Interestingly, he didn't actually lose weight. When he emerged from the cave he weighed 46 kilos, exactly the same as when he went in. He had a routine of meditating, yoga and sleeping. The experience, he says, was not remotely difficult.
"It was wonderful!" he says, laughing. "Total bliss."
Coming out was the difficult bit. He describes it as quite shocking. But while he was in the cave, he says, he had evolved spiritually enough to be able to heal other people. And he was now on a mission, to teach and to heal.
"Chakras are the energy centres in the body," he says. "If there is a blockage or an imbalance in the chakras, that causes an imbalance in the body. Each chakra has its own energy field and it affects the body both physically and emotionally. So I work with the chakras, I give energy to them and move energy between them. If you ask me how it works, I will say by God's grace! I am nothing. When I see that people get benefit, I just thank God."
He offers to let me experience a healing. I accept. He warns me that generally people are naked for the healings, although it is not necessary. Some people, he says, would be uncomfortable about being naked and would be unable to relax, which would affect the healing. I consider, for a moment. To hell with it, I decide. I will be naked. After all, I reason, he's very cute, so if he does molest me, I don't mind.

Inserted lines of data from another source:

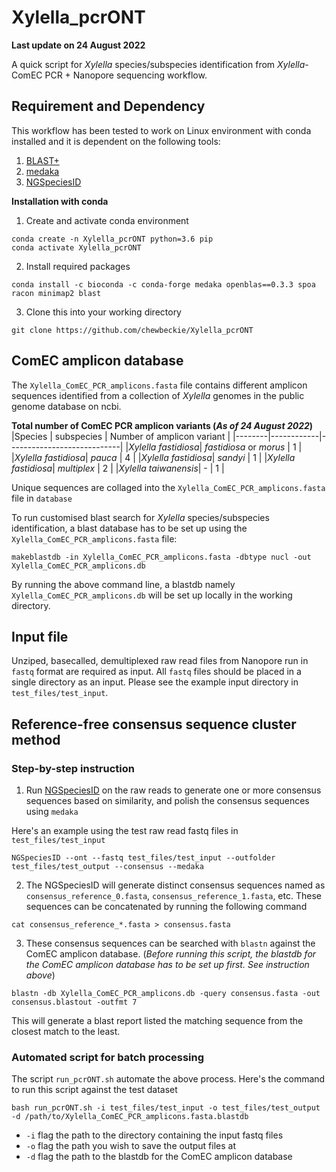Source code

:# Xylella_pcrONT

**Last update on 24 August 2022**

A quick script for *Xylella* species/subspecies identification from *Xylella*-ComEC PCR + Nanopore sequencing workflow.

## Requirement and Dependency
This workflow has been tested to work on Linux environment with conda installed and it is dependent on the following tools:
1. [BLAST+](https://www.ncbi.nlm.nih.gov/books/NBK279690/)
2. [medaka](https://github.com/nanoporetech/medaka)
3. [NGSpeciesID](https://github.com/ksahlin/NGSpeciesID)

**Installation with conda**
1. Create and activate conda environment
```
conda create -n Xylella_pcrONT python=3.6 pip
conda activate Xylella_pcrONT
```

2. Install required packages
```
conda install -c bioconda -c conda-forge medaka openblas==0.3.3 spoa racon minimap2 blast
```

3. Clone this into your working directory
```
git clone https://github.com/chewbeckie/Xylella_pcrONT
```

## ComEC amplicon database
The `Xylella_ComEC_PCR_amplicons.fasta` file contains different amplicon sequences identified from a collection of *Xylella* genomes in the public genome database on ncbi.

**Total number of ComEC PCR amplicon variants (*As of 24 August 2022*)**
|Species | subspecies | Number of amplicon variant | 
|--------|------------|----------------------------|
|*Xylella fastidiosa*| *fastidiosa* or *morus* | 1 |
|*Xylella fastidiosa*| *pauca* | 4 |
|*Xylella fastidiosa*| *sandyi* | 1 |
|*Xylella fastidiosa*| *multiplex* | 2 |
|*Xylella taiwanensis*| - | 1 |

Unique sequences are collaged into the `Xylella_ComEC_PCR_amplicons.fasta` file in `database`

To run customised blast search for *Xylella* species/subspecies identification, a blast database has to be set up using the `Xylella_ComEC_PCR_amplicons.fasta` file:

```
makeblastdb -in Xylella_ComEC_PCR_amplicons.fasta -dbtype nucl -out Xylella_ComEC_PCR_amplicons.db
```

By running the above command line, a blastdb namely `Xylella_ComEC_PCR_amplicons.db` will be set up locally in the working directory.

## Input file

Unziped, basecalled, demultiplexed raw read files from Nanopore run in `fastq` format are required as input. All `fastq` files should be placed in a single directory as an input. Please see the example input directory in `test_files/test_input`.

## Reference-free consensus sequence cluster method

### Step-by-step instruction
1. Run [NGSpeciesID](https://github.com/ksahlin/NGSpeciesID) on the raw reads to generate one or more consensus sequences based on similarity, and polish the consensus sequences using `medaka`

Here's an example using the test raw read fastq files in `test_files/test_input`
```
NGSpeciesID --ont --fastq test_files/test_input --outfolder test_files/test_output --consensus --medaka
```

2. The NGSpeciesID will generate distinct consensus sequences named as `consensus_reference_0.fasta`, `consensus_reference_1.fasta`, etc. These sequences can be concatenated by running the following command
```
cat consensus_reference_*.fasta > consensus.fasta
```

3. These consensus sequences can be searched with `blastn` against the ComEC amplicon database. (*Before running this script, the blastdb for the ComEC amplicon database has to be set up first. See instruction above*)
```
blastn -db Xylella_ComEC_PCR_amplicons.db -query consensus.fasta -out consensus.blastout -outfmt 7
```
This will generate a blast report listed the matching sequence from the closest match to the least.


### Automated script for batch processing
The script `run_pcrONT.sh` automate the above process.
Here's the command to run this script against the test dataset
```
bash run_pcrONT.sh -i test_files/test_input -o test_files/test_output -d /path/to/Xylella_ComEC_PCR_amplicons.fasta.blastdb
```

- `-i` flag the path to the directory containing the input fastq files
- `-o` flag the path you wish to save the output files at
- `-d` flag the path to the blastdb for the ComEC amplicon database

The healing involves me lying on a bed and him chanting, blowing and touching different parts of my body. The base chakra is at the perineum, between the anus and the sexual organs, so it is a very intimate experience and I would recommend it only if you are very comfortable with that kind of thing.
Afterwards, he seems unfazed by the intimacy. I feel energised, but slightly embarrassed. The embarrassment wears off when he continues to talk normally. People give donations for the healings, and the money goes to an ashram in Vrindivan which provides food, shelter and education for deprived children.
He says he's not interested in money. "I have not bought anything for myself, new clothes or whatever. Even my robe has been donated. I don't care about such things."
Will you ever get married?I ask.
"I am very happy. Why would I get married?"
Suddenly he giggles.
Surely people who are married can be happy? I ask.
"Yes." Still giggling.
"You are still young, Maybe you will change your mind."
"If I change my mind, I will inform you. Give me your phone number!" He laughs uproariously.
"How old are you?" he asks.
I make him guess.
"You don't look 39."
"You don't look 33," I say.
I tell him his face has no lines. He is chuffed. I sense that he has some normal weaknesses, after all.
"Do you read newspapers?" I ask. "I will read the Sunday Independent . But generally I don't have time."
"So you don't watch TV?"
"No."
"He was watching The Osbournes ," his assistant pipes up. He giggles again. "Was I?"
"What do you think about the Dalai Lama?" I ask.
"I never met him."
"You were saying the other night he's a right f**ker!" the assistant reminds him.
He laughs uproariously again. "I never said that!"
"Do you ever say bad things or think bad things?"
"No. Never."
"Not even when somebody does something bad to you?"
"Why would I? It is notmy way."
I consider. In many ways, this young man has attained total mastery of the mind and of human desires which lead, as the Buddha said, to inevitable suffering. "Do you think there is hope for a normal person to be like you?" I ask.
"Yes, why not?"
"You are not superhuman?"
"No. I am normal, like you."
I think about my life. About how much of it is concerned with buying, consuming, achieving, and communicating with other people.
"Do you think it would be possible for me to go into a cave for three years?" I ask.
"Why not?"
"Would I go mad?"
"You can see me. Am I mad?" Most people would say it is mad to isolate yourself in the dark for years. Perhaps he is mad, I tell him. On the other hand, perhaps it is the rest of us who are mad.